Machine-readable hardware designs
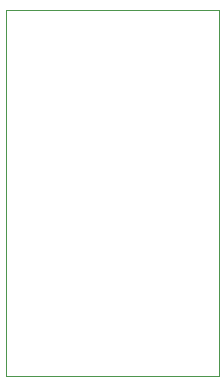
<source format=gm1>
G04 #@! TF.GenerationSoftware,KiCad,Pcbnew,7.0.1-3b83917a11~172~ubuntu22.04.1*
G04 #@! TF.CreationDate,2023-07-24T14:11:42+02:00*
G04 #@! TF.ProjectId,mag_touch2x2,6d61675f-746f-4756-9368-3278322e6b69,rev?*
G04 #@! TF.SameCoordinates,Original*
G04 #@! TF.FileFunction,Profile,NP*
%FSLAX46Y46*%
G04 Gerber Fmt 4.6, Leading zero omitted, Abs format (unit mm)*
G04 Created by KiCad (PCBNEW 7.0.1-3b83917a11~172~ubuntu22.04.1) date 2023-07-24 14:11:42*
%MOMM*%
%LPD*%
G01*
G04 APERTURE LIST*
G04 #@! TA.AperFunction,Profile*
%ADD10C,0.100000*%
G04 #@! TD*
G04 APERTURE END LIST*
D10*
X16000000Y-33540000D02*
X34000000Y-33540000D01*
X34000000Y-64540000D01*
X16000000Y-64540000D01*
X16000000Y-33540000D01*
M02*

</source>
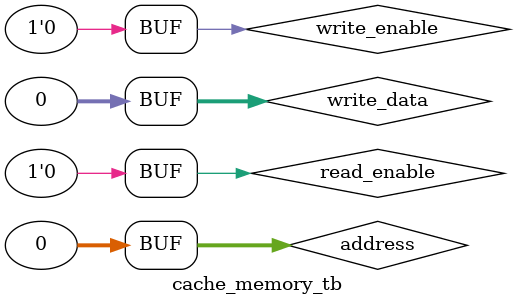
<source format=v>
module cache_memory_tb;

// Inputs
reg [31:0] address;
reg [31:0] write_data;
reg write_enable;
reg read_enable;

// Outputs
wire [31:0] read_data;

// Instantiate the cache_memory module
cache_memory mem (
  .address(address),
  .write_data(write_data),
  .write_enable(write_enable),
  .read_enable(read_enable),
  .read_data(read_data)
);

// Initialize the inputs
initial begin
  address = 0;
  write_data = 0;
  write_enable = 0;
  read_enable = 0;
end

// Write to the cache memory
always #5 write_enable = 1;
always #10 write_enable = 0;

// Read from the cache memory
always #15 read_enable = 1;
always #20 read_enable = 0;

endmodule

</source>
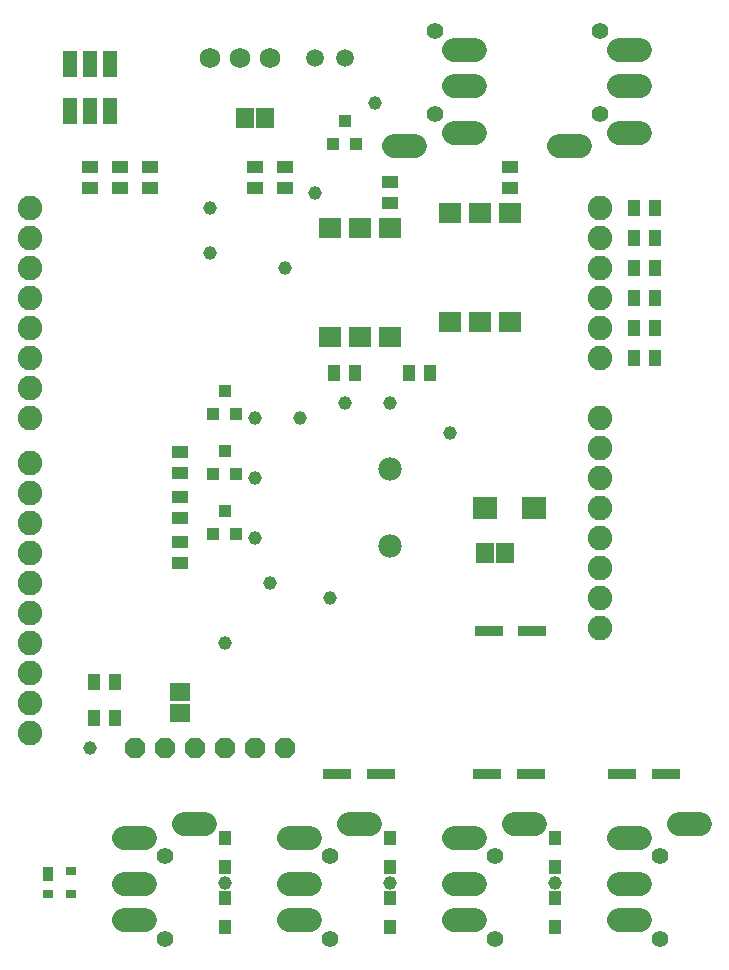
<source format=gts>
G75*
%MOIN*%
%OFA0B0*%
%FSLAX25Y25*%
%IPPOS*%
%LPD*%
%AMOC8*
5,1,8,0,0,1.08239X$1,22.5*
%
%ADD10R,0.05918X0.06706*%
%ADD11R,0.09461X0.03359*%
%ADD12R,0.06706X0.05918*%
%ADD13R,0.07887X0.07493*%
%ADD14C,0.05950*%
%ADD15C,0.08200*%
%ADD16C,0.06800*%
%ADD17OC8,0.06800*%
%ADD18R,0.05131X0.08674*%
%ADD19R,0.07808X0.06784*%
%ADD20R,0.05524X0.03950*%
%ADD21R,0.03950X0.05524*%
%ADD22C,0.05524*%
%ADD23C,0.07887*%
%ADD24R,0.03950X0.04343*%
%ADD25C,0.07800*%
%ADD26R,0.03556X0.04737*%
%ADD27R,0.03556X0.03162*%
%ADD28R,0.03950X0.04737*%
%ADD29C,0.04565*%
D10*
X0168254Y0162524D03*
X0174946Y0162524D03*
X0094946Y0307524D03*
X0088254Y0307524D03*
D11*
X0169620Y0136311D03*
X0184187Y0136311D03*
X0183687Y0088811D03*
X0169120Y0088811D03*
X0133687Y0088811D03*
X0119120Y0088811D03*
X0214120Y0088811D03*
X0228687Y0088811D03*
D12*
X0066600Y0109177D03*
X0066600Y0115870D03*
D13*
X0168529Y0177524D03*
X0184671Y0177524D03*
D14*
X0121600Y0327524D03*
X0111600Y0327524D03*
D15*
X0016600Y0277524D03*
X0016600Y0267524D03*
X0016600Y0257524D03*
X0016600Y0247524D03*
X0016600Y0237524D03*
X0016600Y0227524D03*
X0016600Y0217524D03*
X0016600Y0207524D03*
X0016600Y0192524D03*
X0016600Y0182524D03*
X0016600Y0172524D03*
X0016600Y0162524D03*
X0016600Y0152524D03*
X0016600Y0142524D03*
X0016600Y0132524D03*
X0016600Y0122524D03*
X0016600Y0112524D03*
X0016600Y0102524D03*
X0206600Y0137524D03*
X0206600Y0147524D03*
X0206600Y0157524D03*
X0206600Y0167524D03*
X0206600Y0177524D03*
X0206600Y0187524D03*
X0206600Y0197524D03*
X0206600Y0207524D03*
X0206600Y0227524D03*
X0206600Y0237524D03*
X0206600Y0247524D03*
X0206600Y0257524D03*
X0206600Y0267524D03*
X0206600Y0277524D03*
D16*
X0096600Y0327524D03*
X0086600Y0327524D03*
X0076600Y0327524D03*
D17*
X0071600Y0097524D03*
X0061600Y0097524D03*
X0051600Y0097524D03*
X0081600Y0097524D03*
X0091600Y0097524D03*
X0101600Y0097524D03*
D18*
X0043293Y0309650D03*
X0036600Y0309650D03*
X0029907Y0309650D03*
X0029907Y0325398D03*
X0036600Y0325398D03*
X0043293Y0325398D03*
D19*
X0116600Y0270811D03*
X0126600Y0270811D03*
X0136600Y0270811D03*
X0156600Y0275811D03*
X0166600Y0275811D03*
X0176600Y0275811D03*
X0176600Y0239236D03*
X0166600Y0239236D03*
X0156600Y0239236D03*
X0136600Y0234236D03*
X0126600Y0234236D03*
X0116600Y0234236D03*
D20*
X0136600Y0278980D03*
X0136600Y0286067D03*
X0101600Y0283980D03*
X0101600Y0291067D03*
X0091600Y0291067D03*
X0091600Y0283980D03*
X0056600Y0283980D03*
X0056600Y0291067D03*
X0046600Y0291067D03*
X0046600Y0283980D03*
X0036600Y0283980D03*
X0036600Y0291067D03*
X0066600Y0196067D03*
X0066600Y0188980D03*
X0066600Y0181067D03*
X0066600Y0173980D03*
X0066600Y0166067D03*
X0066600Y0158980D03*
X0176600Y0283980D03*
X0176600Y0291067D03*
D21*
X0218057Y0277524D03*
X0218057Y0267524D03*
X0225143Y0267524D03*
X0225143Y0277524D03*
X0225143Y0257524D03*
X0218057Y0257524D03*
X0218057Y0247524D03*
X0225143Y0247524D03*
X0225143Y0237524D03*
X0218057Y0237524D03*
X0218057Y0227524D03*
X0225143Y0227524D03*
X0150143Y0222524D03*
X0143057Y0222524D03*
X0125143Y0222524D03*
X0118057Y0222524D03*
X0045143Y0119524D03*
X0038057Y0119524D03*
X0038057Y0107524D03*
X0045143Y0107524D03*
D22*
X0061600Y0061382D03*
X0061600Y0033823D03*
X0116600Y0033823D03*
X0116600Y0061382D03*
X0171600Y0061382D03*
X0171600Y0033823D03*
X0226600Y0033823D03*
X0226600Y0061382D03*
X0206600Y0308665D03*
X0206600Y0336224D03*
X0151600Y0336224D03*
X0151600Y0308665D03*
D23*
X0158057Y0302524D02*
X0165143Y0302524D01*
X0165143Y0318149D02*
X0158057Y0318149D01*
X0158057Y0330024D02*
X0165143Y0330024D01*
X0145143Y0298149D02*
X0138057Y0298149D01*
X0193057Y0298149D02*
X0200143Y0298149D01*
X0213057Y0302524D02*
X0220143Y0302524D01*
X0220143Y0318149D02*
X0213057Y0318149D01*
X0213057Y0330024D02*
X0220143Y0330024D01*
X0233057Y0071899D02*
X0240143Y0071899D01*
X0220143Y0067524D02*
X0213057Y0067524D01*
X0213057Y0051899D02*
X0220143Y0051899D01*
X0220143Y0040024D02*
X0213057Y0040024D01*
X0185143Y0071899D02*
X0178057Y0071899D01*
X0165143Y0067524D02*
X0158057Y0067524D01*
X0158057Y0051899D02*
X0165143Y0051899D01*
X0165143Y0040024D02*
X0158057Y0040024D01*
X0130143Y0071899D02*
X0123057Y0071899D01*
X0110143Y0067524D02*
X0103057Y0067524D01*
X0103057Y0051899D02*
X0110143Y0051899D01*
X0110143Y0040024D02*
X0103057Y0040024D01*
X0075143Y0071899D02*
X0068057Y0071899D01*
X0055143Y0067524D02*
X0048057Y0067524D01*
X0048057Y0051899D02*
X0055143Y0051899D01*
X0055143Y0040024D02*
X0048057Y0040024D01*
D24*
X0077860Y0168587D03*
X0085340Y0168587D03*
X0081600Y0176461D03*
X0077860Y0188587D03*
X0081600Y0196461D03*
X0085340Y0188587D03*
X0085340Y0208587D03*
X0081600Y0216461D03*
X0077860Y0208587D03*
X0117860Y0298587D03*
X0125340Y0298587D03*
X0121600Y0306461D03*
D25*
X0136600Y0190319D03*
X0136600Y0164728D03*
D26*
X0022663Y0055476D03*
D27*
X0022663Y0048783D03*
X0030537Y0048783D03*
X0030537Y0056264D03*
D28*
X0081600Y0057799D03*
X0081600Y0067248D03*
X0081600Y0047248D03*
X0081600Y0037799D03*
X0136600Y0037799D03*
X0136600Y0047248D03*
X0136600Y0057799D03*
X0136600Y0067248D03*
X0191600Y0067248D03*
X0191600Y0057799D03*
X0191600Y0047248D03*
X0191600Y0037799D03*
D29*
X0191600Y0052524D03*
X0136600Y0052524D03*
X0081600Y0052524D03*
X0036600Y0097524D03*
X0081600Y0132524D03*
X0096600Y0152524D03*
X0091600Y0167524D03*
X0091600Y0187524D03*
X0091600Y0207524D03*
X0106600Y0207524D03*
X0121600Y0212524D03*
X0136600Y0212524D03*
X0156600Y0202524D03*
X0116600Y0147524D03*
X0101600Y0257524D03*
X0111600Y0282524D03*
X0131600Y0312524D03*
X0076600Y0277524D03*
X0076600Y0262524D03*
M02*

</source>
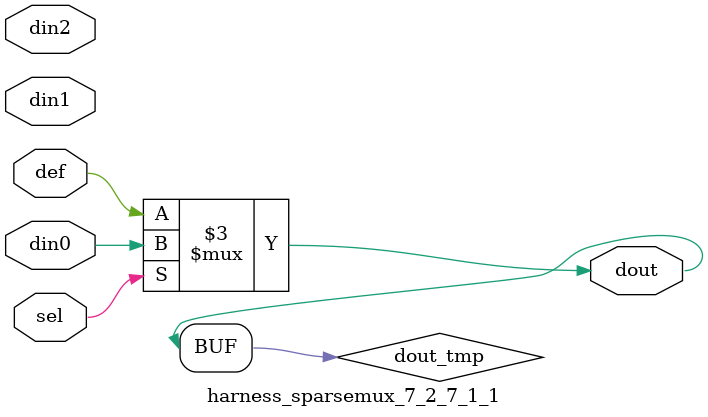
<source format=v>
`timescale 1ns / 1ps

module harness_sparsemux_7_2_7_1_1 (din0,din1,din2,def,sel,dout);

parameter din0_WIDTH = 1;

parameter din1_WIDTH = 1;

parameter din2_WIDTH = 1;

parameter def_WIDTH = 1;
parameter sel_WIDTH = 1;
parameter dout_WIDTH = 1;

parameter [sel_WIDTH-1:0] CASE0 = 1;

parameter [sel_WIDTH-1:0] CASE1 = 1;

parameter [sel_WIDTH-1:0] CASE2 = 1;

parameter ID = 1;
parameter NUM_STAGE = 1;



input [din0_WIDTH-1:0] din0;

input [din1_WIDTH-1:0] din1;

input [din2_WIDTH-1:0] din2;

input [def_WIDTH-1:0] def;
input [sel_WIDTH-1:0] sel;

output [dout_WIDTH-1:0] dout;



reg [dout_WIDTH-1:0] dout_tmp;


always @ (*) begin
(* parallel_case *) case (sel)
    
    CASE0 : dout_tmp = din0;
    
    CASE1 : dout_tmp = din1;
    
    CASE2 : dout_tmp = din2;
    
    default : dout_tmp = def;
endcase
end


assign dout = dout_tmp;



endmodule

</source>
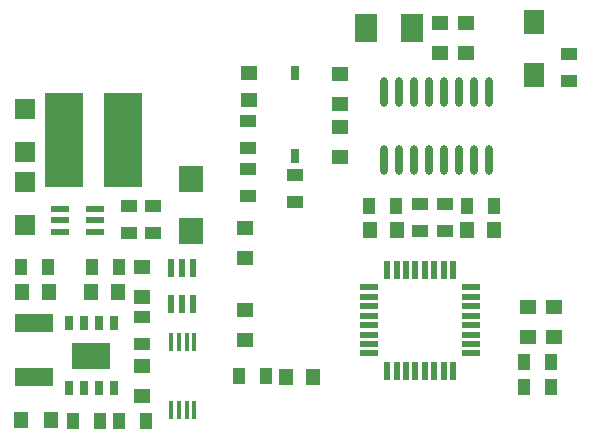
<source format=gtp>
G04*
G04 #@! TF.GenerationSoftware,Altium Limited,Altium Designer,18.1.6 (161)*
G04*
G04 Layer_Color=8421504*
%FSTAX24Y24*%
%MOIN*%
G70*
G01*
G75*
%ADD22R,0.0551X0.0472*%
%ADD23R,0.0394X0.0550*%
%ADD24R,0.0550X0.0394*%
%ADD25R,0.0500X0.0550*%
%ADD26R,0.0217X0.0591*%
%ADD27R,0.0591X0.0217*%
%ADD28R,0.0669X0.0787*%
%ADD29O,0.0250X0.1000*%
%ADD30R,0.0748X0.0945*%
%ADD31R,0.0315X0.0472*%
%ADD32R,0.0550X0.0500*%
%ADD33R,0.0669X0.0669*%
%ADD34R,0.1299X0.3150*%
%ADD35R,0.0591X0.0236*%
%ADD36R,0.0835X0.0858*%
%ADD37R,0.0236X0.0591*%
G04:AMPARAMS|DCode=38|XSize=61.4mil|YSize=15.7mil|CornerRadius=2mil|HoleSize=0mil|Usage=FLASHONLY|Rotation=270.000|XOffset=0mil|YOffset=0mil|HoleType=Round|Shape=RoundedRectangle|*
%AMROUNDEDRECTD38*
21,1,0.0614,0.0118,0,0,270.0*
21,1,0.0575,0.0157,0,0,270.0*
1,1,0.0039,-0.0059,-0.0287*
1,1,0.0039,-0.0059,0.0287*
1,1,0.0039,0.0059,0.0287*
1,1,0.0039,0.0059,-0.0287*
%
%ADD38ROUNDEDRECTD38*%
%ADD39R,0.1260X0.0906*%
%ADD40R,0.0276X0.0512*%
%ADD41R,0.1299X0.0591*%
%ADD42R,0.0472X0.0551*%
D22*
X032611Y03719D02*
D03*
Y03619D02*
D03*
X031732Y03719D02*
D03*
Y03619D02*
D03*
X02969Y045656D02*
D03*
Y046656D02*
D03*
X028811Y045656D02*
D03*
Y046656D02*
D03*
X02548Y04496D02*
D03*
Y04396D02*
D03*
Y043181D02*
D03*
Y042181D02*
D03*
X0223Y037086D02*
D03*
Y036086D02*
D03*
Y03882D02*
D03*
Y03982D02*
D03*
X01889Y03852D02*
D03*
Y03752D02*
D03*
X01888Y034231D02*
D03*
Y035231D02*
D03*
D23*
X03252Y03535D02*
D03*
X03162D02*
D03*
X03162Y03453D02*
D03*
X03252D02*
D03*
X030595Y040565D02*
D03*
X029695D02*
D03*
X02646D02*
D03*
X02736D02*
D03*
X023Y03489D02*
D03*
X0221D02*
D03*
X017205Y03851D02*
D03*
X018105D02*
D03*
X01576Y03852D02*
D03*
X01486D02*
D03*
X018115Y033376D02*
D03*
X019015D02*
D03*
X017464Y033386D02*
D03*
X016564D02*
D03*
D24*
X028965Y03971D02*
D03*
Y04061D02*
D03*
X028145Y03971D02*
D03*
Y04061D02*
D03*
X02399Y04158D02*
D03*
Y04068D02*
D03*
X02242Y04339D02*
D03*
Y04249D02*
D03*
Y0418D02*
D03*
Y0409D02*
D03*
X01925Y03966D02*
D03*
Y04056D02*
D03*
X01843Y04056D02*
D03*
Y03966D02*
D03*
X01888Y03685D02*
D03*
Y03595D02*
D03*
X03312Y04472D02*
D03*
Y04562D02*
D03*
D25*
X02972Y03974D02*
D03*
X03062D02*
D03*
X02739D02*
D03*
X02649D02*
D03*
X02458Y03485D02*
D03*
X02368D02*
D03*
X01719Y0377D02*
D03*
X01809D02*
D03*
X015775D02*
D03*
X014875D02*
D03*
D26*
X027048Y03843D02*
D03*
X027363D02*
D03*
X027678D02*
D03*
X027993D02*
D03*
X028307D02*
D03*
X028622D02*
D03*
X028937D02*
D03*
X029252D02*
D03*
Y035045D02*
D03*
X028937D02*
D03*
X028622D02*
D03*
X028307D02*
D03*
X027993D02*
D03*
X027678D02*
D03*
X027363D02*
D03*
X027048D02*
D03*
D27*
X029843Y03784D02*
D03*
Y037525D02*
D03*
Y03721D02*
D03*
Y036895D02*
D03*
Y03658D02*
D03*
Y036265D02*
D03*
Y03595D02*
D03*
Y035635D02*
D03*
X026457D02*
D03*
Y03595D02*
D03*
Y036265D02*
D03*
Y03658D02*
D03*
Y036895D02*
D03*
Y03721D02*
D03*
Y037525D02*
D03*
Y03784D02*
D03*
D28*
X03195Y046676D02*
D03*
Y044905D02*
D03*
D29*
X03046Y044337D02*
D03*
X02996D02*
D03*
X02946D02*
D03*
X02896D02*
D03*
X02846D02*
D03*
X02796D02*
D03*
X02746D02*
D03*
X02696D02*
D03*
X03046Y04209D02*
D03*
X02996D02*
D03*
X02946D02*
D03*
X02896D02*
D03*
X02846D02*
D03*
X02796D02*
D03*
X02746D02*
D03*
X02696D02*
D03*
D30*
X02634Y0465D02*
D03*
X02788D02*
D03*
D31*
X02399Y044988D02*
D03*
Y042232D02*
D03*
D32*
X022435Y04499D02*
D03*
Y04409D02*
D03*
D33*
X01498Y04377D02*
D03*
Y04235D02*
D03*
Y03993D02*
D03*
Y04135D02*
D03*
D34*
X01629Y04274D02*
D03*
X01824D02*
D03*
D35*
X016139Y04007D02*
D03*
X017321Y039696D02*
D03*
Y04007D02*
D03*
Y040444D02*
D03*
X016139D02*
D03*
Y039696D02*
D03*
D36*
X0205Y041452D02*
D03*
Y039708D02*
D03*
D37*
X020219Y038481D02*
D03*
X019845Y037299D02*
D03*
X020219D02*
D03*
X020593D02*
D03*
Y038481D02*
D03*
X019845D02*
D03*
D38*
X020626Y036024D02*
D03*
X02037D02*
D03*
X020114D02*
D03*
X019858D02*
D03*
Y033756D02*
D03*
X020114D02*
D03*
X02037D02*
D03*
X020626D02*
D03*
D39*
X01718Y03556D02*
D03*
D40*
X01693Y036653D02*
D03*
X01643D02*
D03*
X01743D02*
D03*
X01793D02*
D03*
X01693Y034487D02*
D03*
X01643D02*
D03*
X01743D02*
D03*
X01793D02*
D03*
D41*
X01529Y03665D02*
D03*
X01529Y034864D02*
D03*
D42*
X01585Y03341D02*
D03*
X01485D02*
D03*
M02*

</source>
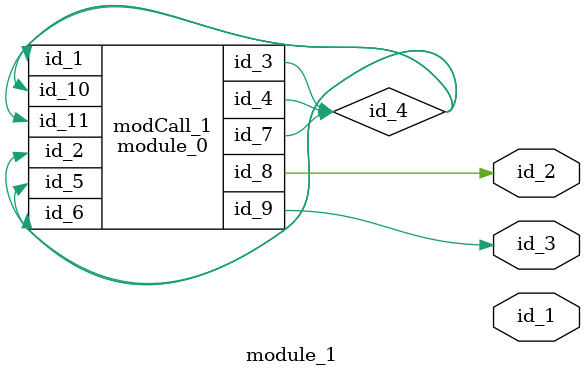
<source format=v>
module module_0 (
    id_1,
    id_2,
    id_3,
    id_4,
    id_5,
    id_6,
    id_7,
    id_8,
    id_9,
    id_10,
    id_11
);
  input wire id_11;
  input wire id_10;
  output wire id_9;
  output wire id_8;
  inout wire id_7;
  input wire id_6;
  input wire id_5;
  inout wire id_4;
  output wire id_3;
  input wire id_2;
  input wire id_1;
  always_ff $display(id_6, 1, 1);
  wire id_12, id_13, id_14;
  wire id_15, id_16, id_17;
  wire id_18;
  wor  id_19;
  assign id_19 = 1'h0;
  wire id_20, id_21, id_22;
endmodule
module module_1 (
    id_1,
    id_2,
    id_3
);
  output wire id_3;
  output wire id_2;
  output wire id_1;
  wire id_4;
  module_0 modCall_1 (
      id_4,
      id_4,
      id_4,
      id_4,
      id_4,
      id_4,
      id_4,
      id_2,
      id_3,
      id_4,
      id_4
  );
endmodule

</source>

**Task:** Each line from the start of the entries to the line holding "G04 #@! TF.SameCoordinates,Original*" is to be given again exactly, both ends included, and each picture is to be left out.

**Task answer:**
<source format=gm1>
G04 #@! TF.GenerationSoftware,KiCad,Pcbnew,7.0.1-3b83917a11~172~ubuntu22.04.1*
G04 #@! TF.CreationDate,2023-07-24T14:11:42+02:00*
G04 #@! TF.ProjectId,mag_touch2x2,6d61675f-746f-4756-9368-3278322e6b69,rev?*
G04 #@! TF.SameCoordinates,Original*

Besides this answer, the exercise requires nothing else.